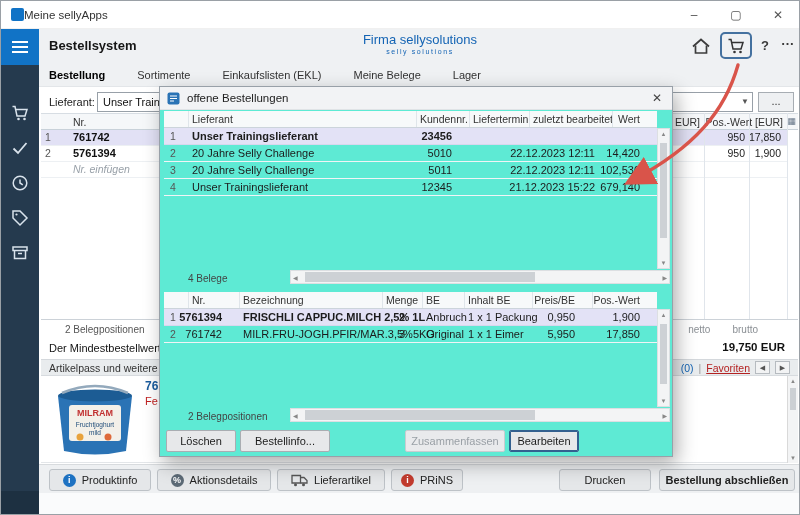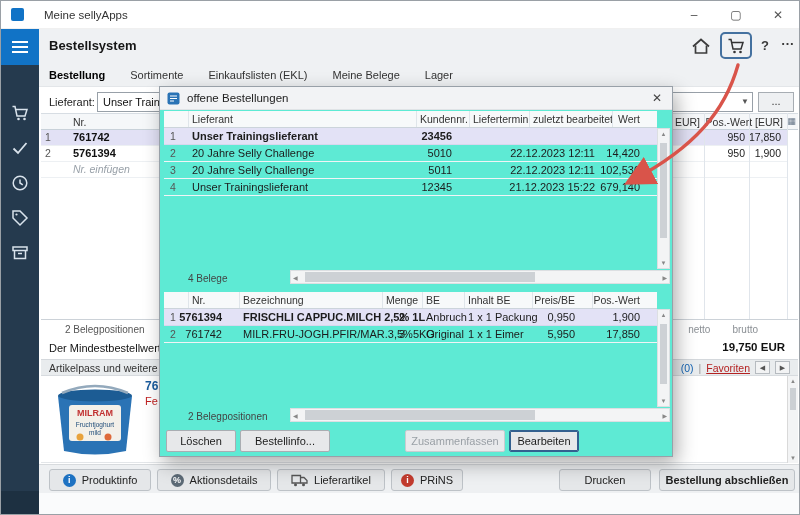--- a/index.html
+++ b/index.html
@@ -1,41 +1,41 @@
 <!DOCTYPE html>
 <html><head>
 <meta charset="utf-8">
 <style>
 *{margin:0;padding:0;box-sizing:border-box}
 body{width:800px;height:515px;font-family:"Liberation Sans",sans-serif;background:#dcdcdc}
 .app{position:relative;width:800px;height:515px;background:#fff;overflow:hidden;border:1px solid #9aa0a6}
 
 .titlebar{position:absolute;left:0;top:0;width:100%;height:28px;background:#fff;display:flex;align-items:center;border-bottom:1px solid #f0f0f0}
 .appicon{width:13px;height:13px;margin-left:10px;border-radius:2px;background:#1173c6;flex:none}
-.wtitle{font-size:11.5px;color:#333;margin-left:20px}
+.wtitle{font-size:11.5px;color:#333;margin-left:0}
 .wcontrols{margin-left:auto;display:flex}
 .wbtn{width:42px;height:28px;display:flex;align-items:center;justify-content:center;font-size:12px;color:#555}
 
 .sidebar{position:absolute;left:0;top:28px;width:38px;height:487px;background:#253a4e;color:#d9e3ec}
 .menutile{position:absolute;left:0;top:0;width:38px;height:36px;background:#1173c6;display:flex;align-items:center;justify-content:center}
 .sbic{position:absolute;left:10px;width:18px;height:18px}
 .s1{top:75px}.s2{top:110px}.s3{top:145px}.s4{top:180px}.s5{top:215px}
 .sbbottom{position:absolute;left:0;bottom:0;width:38px;height:25px;background:#1d3041}
 
 .hdr{position:absolute;left:38px;top:28px;width:762px;height:34px;background:#eff1f3}
 .apptitle{position:absolute;left:48px;top:37px;font-size:13px;font-weight:bold;color:#161616}
 .company{position:absolute;left:304px;top:31px;width:230px;text-align:center;color:#1464b4}
 .company .c1{font-size:13px}
 .company .c2{font-size:7px;letter-spacing:1.6px;margin-top:1px}
 .homeic{position:absolute;left:690px;top:36px;width:20px;height:18px}
 .cartbox{position:absolute;left:719px;top:31px;width:32px;height:27px;border:2px solid #44719f;border-radius:5px;display:flex;align-items:center;justify-content:center;background:#eff1f3}
 .hhelp{position:absolute;left:760px;top:37px;font-size:13px;font-weight:bold;color:#3a3a3a}
 .hmore{position:absolute;left:780px;top:35px;font-size:13px;font-weight:bold;color:#3a3a3a}
 
-.tabs{position:absolute;left:38px;top:62px;width:762px;height:24px;background:#eff1f3;border-bottom:1px solid #e3e6e9;display:flex;align-items:center;gap:25px;padding-left:10px}
+.tabs{position:absolute;left:38px;top:62px;width:762px;height:24px;background:#eff1f3;border-bottom:1px solid #e3e6e9;display:flex;align-items:center;gap:32px;padding-left:10px}
 .tab{font-size:11px;color:#333}
 .tab.active{font-weight:bold;color:#000}
 
 .lblf{position:absolute;left:48px;top:95px;font-size:11px;color:#222}
 .combo{position:absolute;height:20px;background:#fff;border:1px solid #98a0a8;font-size:11px;line-height:18px;padding:0 16px 0 5px;white-space:nowrap;overflow:hidden;color:#111}
 .combo .arr{position:absolute;right:3px;top:0;font-size:8px;color:#555;line-height:18px}
 .c1b{left:96px;top:91px;width:150px}
 .c2b{left:540px;top:91px;width:212px}
 .btnmore{position:absolute;left:757px;top:91px;width:36px;height:20px;background:#eef0f2;border:1px solid #a7adb3;font-size:11px;text-align:center;line-height:16px;color:#333}
 
@@ -156,20 +156,24 @@
     <svg class="sbic s5" viewBox="0 0 18 18">
         <rect x="2" y="3" width="14" height="3.5" fill="none" stroke="currentColor" stroke-width="1.5"></rect>
         <path d="M3.5 6.5v8h11v-8" fill="none" stroke="currentColor" stroke-width="1.5"></path>
         <path d="M7 9.5h4" stroke="currentColor" stroke-width="1.5"></path>
       </svg>
     <div class="sbbottom"></div>
   </div>
 
   <div class="hdr"></div>
   <div class="apptitle">Bestellsystem</div>
+  <div class="company">
+    <div class="c1">Firma sellysolutions</div>
+    <div class="c2">selly solutions</div>
+  </div>
   <svg class="homeic" viewBox="0 0 20 18">
       <path d="M2 9.5L10 2.5l8 7" fill="none" stroke="#3c3c3c" stroke-width="1.7"></path>
       <path d="M4.5 8.5V16h11V8.5" fill="none" stroke="#3c3c3c" stroke-width="1.7"></path>
     </svg>
   <div class="cartbox">
     <svg width="18" height="18" viewBox="0 0 18 18">
         <path d="M1.5 2.5h2.5l2 9.5h8l2-6.5H5" fill="none" stroke="#333" stroke-width="1.5"></path>
         <circle cx="7.5" cy="15" r="1.3" fill="#333"></circle>
         <circle cx="13.5" cy="15" r="1.3" fill="#333"></circle>
       </svg>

______________________________

### TRY IT
Where an entry contains an image, skip the image; repeat everything else exactly.

### FINISHED EXERCISE
--- a/index.html
+++ b/index.html
@@ -1,41 +1,41 @@
 <!DOCTYPE html>
 <html><head>
 <meta charset="utf-8">
 <style>
 *{margin:0;padding:0;box-sizing:border-box}
 body{width:800px;height:515px;font-family:"Liberation Sans",sans-serif;background:#dcdcdc}
 .app{position:relative;width:800px;height:515px;background:#fff;overflow:hidden;border:1px solid #9aa0a6}
 
 .titlebar{position:absolute;left:0;top:0;width:100%;height:28px;background:#fff;display:flex;align-items:center;border-bottom:1px solid #f0f0f0}
 .appicon{width:13px;height:13px;margin-left:10px;border-radius:2px;background:#1173c6;flex:none}
-.wtitle{font-size:11.5px;color:#333;margin-left:20px}
+.wtitle{font-size:11.5px;color:#333;margin-left:0}
 .wcontrols{margin-left:auto;display:flex}
 .wbtn{width:42px;height:28px;display:flex;align-items:center;justify-content:center;font-size:12px;color:#555}
 
 .sidebar{position:absolute;left:0;top:28px;width:38px;height:487px;background:#253a4e;color:#d9e3ec}
 .menutile{position:absolute;left:0;top:0;width:38px;height:36px;background:#1173c6;display:flex;align-items:center;justify-content:center}
 .sbic{position:absolute;left:10px;width:18px;height:18px}
 .s1{top:75px}.s2{top:110px}.s3{top:145px}.s4{top:180px}.s5{top:215px}
 .sbbottom{position:absolute;left:0;bottom:0;width:38px;height:25px;background:#1d3041}
 
 .hdr{position:absolute;left:38px;top:28px;width:762px;height:34px;background:#eff1f3}
 .apptitle{position:absolute;left:48px;top:37px;font-size:13px;font-weight:bold;color:#161616}
 .company{position:absolute;left:304px;top:31px;width:230px;text-align:center;color:#1464b4}
 .company .c1{font-size:13px}
 .company .c2{font-size:7px;letter-spacing:1.6px;margin-top:1px}
 .homeic{position:absolute;left:690px;top:36px;width:20px;height:18px}
 .cartbox{position:absolute;left:719px;top:31px;width:32px;height:27px;border:2px solid #44719f;border-radius:5px;display:flex;align-items:center;justify-content:center;background:#eff1f3}
 .hhelp{position:absolute;left:760px;top:37px;font-size:13px;font-weight:bold;color:#3a3a3a}
 .hmore{position:absolute;left:780px;top:35px;font-size:13px;font-weight:bold;color:#3a3a3a}
 
-.tabs{position:absolute;left:38px;top:62px;width:762px;height:24px;background:#eff1f3;border-bottom:1px solid #e3e6e9;display:flex;align-items:center;gap:25px;padding-left:10px}
+.tabs{position:absolute;left:38px;top:62px;width:762px;height:24px;background:#eff1f3;border-bottom:1px solid #e3e6e9;display:flex;align-items:center;gap:32px;padding-left:10px}
 .tab{font-size:11px;color:#333}
 .tab.active{font-weight:bold;color:#000}
 
 .lblf{position:absolute;left:48px;top:95px;font-size:11px;color:#222}
 .combo{position:absolute;height:20px;background:#fff;border:1px solid #98a0a8;font-size:11px;line-height:18px;padding:0 16px 0 5px;white-space:nowrap;overflow:hidden;color:#111}
 .combo .arr{position:absolute;right:3px;top:0;font-size:8px;color:#555;line-height:18px}
 .c1b{left:96px;top:91px;width:150px}
 .c2b{left:540px;top:91px;width:212px}
 .btnmore{position:absolute;left:757px;top:91px;width:36px;height:20px;background:#eef0f2;border:1px solid #a7adb3;font-size:11px;text-align:center;line-height:16px;color:#333}
 
@@ -156,20 +156,24 @@
     <svg class="sbic s5" viewBox="0 0 18 18">
         <rect x="2" y="3" width="14" height="3.5" fill="none" stroke="currentColor" stroke-width="1.5"></rect>
         <path d="M3.5 6.5v8h11v-8" fill="none" stroke="currentColor" stroke-width="1.5"></path>
         <path d="M7 9.5h4" stroke="currentColor" stroke-width="1.5"></path>
       </svg>
     <div class="sbbottom"></div>
   </div>
 
   <div class="hdr"></div>
   <div class="apptitle">Bestellsystem</div>
+  <div class="company">
+    <div class="c1">Firma sellysolutions</div>
+    <div class="c2">selly solutions</div>
+  </div>
   <svg class="homeic" viewBox="0 0 20 18">
       <path d="M2 9.5L10 2.5l8 7" fill="none" stroke="#3c3c3c" stroke-width="1.7"></path>
       <path d="M4.5 8.5V16h11V8.5" fill="none" stroke="#3c3c3c" stroke-width="1.7"></path>
     </svg>
   <div class="cartbox">
     <svg width="18" height="18" viewBox="0 0 18 18">
         <path d="M1.5 2.5h2.5l2 9.5h8l2-6.5H5" fill="none" stroke="#333" stroke-width="1.5"></path>
         <circle cx="7.5" cy="15" r="1.3" fill="#333"></circle>
         <circle cx="13.5" cy="15" r="1.3" fill="#333"></circle>
       </svg>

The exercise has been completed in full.